Plenty of vehicles boast about their off-road capabilities. But how many will take you underground to back up those claims? And under Liverpool, no less?
But that’s precisely where we found ourselves in the new 2012 Range Rover Evoque, recently, cautiously piloting the maker’s new offering through a network of long-abandoned railroad tunnels deep beneath the old shipping town perhaps best known as the birthplace of the Beatles.
It was an unusual way to introduce a significant new offering from a brand that has traditionally defined the classic sport-utility vehicle. The 2012 Range Rover Evoque is the first major new product to emerge from the British marque since Land Rover – and sibling brand Jaguar – were sold to Indian automotive wannabe Tata Motors several years ago. It’s the newest model to share the top-line Range Rover badge. And, perhaps most notably, it’s Land Rover’s first crossover-utility vehicle.
That’s more than a subtle distinction. The 2012 Range Rover Evoque migrates to a car-like unibody platform, rather than Land Rover’s traditional body-on-frame truck chassis. It also adopts a funky, coupe-like design that styling chief Gerry McGovern confides will have a strong influence over the next generation of Land Rover products – whether truck or crossover.

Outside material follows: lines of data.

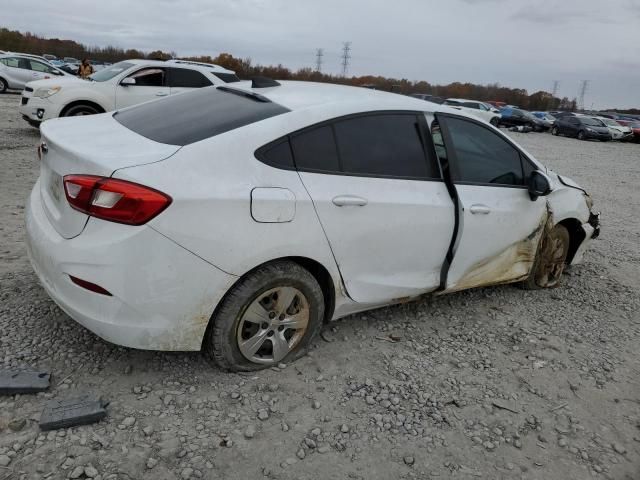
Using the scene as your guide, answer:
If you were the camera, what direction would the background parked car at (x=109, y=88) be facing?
facing the viewer and to the left of the viewer

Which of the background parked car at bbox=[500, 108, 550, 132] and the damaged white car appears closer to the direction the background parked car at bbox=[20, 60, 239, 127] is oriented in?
the damaged white car

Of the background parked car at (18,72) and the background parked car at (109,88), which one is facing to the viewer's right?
the background parked car at (18,72)

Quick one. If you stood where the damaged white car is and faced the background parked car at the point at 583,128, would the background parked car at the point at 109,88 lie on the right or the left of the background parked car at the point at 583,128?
left

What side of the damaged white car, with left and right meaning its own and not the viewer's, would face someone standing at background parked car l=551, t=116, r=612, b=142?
front

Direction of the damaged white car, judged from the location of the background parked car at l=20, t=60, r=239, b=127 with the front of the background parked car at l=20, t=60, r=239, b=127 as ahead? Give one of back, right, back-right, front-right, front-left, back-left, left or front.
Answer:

The new model is both the smallest and, at just north of 3,500 pounds in base configuration, the lightest model ever to wear a Land Rover badge. That reflects the reality of today’s automotive market. Motorists are generally downsizing as they struggle to deal with crowded city streets and rising fuel prices. That doesn’t mean they want to give up style, performance, space or functionality, however.